I guess maybe I’m the only one who doesn’t get it, who doesn’t have a strong opinion on what we should do about Iraq, who’s saddened and outraged and frustrated and impatient, but who just doesn’t know what to do about it.

The problem is, we’re there. So searching for solutions is not something we can turn over to the seemingly endless numbers of “think tanks” of various persuasions (are they all nonprofits, and what do they actually contribute to society?) and then sit back and wait for a wise pronouncement. The question of what to do next needs to be answered in real time—now—so we can move forward as best we can to a few other matters that lurk and have the potential to make an even greater mess of the world.

Today’s Star Tribune headline reads “66 Killed in Baghdad Car Bombing,” reporting on yet another in the round robin of Sunni and Shiite attacks. “They call for unity,” one survivor declared. “This proves to the Shiites that there is no unity."

“A Sadr official” the story continues, “said in a telephone interview that the U.S. occupiers were ultimately to blame for the explosion rather than militant Sunnis. ‘Yesterday, we asked the government for a timetable for the withdrawal of the occupation forces,’ he said. ‘As long as they stay, terrorist activities will increase.'”

At the end of the long article, were the words, “In other violence Saturday: • At least five Iraqi Army soldiers were killed in an ambush on a checkpoint south of Kirkuk, police officials said. • A bomb exploded near a police patrol transporting prisoners in Kirkuk, killing one prisoner. • In south Baghdad, police found six bodies dumped in a building under construction.” The violence, the killings, the overwhelming problems seem to be no match for the tenuous alliance trying to make the country work. It’s so precarious that Las Vegas bookmakers probably wouldn’t even give odds on the likelihood of a successful outcome—that is, a unified, reasonably successful country, operating without the need for permanent outside guardians.

Yesterday’s headline troubled me even more. It was about a memorial service for Brent Koch, a 22-year-old soldier from Minnesota who was killed in Iraq. He was the 39th Minnesotan to die, almost all of them young with their whole lives before them. Their deaths leave mothers and fathers and spouses and children devastated, mouthing words about how proud they are, how he loved his country, how he longed to be back home but just now there was a job to do over there. But one wonders if, when their tears have dried and their bravado is stilled, they don’t lie awake in the quiet of the night and wonder why, why, why.

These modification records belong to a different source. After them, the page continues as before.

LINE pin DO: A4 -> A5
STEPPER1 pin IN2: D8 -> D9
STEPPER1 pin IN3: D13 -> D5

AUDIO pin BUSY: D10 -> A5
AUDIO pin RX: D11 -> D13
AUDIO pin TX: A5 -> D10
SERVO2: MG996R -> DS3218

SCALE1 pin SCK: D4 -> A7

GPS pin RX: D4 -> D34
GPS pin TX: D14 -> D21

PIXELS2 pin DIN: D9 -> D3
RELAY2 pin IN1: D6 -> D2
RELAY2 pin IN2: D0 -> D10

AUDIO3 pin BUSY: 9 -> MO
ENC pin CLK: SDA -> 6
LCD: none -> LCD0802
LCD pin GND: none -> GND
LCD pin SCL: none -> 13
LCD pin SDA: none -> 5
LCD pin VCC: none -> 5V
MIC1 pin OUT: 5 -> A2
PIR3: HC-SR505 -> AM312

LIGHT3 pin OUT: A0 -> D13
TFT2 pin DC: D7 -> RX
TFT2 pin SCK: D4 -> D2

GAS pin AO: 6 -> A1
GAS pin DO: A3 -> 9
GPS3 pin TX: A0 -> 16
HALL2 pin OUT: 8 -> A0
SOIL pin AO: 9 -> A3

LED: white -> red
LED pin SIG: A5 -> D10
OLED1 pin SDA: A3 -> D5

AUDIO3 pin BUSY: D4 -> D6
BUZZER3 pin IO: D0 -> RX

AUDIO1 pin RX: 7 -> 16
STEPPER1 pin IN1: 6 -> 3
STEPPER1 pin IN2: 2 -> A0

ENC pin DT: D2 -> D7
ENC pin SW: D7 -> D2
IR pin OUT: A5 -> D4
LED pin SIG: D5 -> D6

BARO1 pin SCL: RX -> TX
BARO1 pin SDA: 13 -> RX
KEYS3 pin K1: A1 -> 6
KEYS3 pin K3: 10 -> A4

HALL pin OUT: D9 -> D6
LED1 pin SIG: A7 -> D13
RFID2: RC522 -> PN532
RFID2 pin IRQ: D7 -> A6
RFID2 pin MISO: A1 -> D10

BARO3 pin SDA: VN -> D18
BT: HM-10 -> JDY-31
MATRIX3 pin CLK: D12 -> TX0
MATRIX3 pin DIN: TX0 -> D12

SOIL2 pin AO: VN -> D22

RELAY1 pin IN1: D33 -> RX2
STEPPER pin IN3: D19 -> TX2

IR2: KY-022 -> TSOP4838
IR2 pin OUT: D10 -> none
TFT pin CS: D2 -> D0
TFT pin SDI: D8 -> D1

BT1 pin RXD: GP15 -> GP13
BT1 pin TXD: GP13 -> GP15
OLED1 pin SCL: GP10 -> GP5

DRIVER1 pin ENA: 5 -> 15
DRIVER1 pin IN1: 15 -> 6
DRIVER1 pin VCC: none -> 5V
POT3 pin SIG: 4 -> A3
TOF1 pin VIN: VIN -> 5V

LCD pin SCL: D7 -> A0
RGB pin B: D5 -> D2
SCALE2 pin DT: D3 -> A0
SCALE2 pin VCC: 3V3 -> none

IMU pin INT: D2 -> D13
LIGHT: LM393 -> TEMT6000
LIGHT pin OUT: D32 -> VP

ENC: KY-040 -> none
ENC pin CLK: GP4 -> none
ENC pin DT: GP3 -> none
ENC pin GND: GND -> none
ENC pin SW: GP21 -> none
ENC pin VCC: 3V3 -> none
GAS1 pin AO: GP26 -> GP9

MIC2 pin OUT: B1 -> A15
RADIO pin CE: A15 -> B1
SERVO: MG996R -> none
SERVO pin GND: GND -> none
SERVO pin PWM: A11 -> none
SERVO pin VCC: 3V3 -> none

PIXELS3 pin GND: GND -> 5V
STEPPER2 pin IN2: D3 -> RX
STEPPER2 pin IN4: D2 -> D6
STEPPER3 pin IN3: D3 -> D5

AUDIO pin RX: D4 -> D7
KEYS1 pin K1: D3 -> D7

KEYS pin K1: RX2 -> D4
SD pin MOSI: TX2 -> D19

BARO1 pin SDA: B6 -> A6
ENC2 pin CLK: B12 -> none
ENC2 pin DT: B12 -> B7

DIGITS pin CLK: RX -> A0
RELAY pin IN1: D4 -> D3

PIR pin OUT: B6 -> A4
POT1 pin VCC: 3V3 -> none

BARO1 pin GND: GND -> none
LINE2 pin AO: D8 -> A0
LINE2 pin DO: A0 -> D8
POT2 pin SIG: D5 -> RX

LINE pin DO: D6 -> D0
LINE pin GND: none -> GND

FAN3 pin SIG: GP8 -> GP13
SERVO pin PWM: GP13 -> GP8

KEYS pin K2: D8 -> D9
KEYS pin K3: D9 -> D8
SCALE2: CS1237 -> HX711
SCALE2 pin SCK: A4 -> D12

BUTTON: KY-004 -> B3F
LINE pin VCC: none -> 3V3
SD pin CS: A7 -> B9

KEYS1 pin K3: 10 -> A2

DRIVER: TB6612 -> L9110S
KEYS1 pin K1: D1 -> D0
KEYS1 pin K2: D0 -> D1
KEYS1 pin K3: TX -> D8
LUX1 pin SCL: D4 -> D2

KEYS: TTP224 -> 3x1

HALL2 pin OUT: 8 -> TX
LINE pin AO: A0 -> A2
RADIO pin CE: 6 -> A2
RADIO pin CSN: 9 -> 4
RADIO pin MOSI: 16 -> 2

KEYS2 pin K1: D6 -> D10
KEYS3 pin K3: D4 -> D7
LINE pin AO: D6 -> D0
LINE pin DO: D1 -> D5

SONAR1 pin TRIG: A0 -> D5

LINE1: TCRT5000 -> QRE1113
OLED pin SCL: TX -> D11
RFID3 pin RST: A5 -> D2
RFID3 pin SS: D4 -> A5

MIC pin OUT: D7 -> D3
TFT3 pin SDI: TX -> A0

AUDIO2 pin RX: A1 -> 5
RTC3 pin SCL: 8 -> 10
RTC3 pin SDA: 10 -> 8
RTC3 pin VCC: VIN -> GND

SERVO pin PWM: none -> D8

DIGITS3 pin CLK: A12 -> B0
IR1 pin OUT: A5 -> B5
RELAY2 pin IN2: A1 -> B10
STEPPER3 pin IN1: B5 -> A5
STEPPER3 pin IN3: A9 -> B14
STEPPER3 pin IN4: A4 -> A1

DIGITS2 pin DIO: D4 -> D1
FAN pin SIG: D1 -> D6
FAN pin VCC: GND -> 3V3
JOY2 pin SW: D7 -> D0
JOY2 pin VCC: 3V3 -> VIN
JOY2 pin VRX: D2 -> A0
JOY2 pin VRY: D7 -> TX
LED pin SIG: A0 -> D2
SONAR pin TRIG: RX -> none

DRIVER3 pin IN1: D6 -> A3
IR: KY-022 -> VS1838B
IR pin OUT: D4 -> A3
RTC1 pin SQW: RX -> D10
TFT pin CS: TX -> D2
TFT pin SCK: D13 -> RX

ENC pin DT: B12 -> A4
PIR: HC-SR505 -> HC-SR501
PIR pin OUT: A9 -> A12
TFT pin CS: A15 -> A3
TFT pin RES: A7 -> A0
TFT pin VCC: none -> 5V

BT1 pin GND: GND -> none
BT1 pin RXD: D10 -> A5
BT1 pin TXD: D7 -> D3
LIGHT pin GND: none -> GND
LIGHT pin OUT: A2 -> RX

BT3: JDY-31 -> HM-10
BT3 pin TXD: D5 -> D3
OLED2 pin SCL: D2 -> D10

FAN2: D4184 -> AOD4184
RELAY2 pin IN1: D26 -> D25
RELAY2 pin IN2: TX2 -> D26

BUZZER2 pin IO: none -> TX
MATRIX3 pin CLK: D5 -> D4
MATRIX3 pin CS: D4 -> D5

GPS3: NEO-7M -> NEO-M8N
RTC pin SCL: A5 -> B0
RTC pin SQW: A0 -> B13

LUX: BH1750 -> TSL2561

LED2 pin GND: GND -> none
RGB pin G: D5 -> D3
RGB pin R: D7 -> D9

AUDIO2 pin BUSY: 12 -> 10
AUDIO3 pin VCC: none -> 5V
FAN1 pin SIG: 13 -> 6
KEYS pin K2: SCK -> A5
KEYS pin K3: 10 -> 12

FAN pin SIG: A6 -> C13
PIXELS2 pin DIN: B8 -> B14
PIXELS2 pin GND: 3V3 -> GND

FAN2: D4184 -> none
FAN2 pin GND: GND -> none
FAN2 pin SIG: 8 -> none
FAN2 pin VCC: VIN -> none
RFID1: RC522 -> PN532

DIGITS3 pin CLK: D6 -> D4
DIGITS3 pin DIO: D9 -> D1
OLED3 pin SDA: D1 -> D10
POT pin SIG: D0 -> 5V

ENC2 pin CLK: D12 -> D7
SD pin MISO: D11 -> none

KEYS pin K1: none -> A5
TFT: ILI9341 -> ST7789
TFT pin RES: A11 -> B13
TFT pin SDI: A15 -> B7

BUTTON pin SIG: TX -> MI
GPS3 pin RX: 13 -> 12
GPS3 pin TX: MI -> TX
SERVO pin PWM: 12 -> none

What’s maddening is that there can be no satisfactory end to all this. The war on terror, more precisely the war on terrorism, will never end. It cannot end any more than the war on crime or the war on poverty or the war on drugs or the war on racism will ever end. We will, hopefully, make progress in all of those wars, but, in each case, our definition of victory is going have to be scaled back to accommodate the realities of life. That’s not necessarily an attractive prospect, but at least it avoids the perilous self-delusion that we can somehow achieve absolute, total success.


It breaks my heart that Brent Koch, age 22, missed so much in his brief life.
It breaks my heart that thousands of young Americans have died, not to mention the scores of thousands of Iraqi people. Are our soldiers fighting to help Iraq become stable and self-sufficient, or are they fighting to defeat terrorists who threaten our country? If the former, history, rhetoric, and internal Iraqi hatreds suggest a grim prognosis. If the latter, one has to seriously question the disproportionate allocation of funds, personnel, and national resources being expended in Iraq relative to other ways we could fight this war on terrorism.

We started the war in Iraq, and we cannot, morally, walk away, leaving that country in shambles of our making. But to see young Americans continue to die, and our limited national resources wasted without real chance of success, is stupid and unacceptable. Unlike many of my friends, I’m not smart enough to know what the solution is. The question of what to do is one worthy of King Solomon. If only he were here to answer.